How is the current world currency climate affecting importers and exporters, and what should they do to keep themselves above water? Mark Thompson, senior commercial dealer at Global Reach Partners explains.
The sovereign debt crisis and recent downgrade drama, combined with other world events, have undoubtedly had a major impact on importers and exporters. The US government debt, which has always been seen as the world’s safest asset has suddenly become riskier. When this is combined with events in Europe threatening the Euro, it poses great risks for manufacturers in Britain.
If history teaches us anything, it is to expect the unexpected, both in terms of unforeseen events and the solutions to combat them. Governments and central banks around the world have already pursued most traditional methods of fiscal stimulus to try and nurse their economies back to health. The European Central Bank, which controls interest rates in Europe and in effect is the glue that holds the Euro together, is currently in the process of buying Italian and Spanish government bonds. We are living through an extremely unusual era in terms of financial markets. Unsustainable debt first by banks and now by governments has created huge headaches for politicians and the banking system. The solutions to these problems are going to involve the use of new mechanisms and policies that the market has not yet priced in. For manufacturers this highlights the need to think carefully about their exposure to foreign exchange as economic shocks are likely to follow.
Major currencies and their relationships with various markets are experiencing a period of unprecedented change. At times like these we shouldn’t expect the foreign exchange market to act logically. Weakness in the Euro area doesn’t necessarily mean that the pound will appreciate against the Euro. British banks hold a large amount of European government debt and the UK sends 85% of its exports to Europe. So any default in Europe will have a knock on effect across the UK economy. Similarly, downward moves in the stock markets that traditionally cause the dollar to strengthen may not have the same effect this time. The downgrade of US debt means that the correlation between dollar strength and risk aversion is falling under intense scrutiny. When planning any export strategy, the old rules regarding moves in foreign exchange no longer apply.

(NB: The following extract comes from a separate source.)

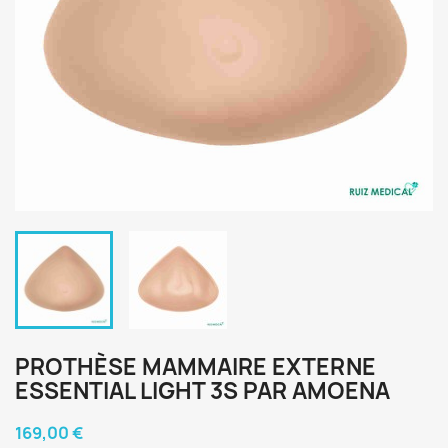
PROTHÈSE MAMMAIRE EXTERNE
ESSENTIAL LIGHT 3S PAR AMOENA
169,00 €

Adopting the right planning and risk management methodology will protect your business from any pitfalls that the market uncovers.
The upshot of this changing financial landscape is that volatility is back. The rate of change on the financial news agenda is uncommonly high and consequently we are seeing sharp intraday moves on all currency pairs. This obviously creates problems for any manufacturing finance department trying to plan with a degree of certainty. That said, there are ways of harnessing these volatile moves to your advantage, as long as you have protection in place you can benefit from this more capricious price action. Opportunities are available outside of the usual methodologies for managing foreign exchange risk. Options structures can allow importers and exporters to protect themselves and take advantage of positive movement. Businesses need to dedicate time to understanding these products as they are more complex than simply booking at spot or covering forward. This should be a discussion for you and your foreign exchange provider.
Looking at the broader effects on the economy brought on by the sovereign debt upheaval on either side of the Atlantic, the sad reality is that recession is looking more and more like a possibility. Lending will undoubtedly tighten. Businesses should expect credit conditions to worsen and financing will become more stringent and less widely available. Financial institutions that can only accept triple A rated bonds as collateral will have to reduce some of their loan book. Expect a trickle-down effect for business and consumers. It is now more important than ever for manufacturers to protect margins and act defensively.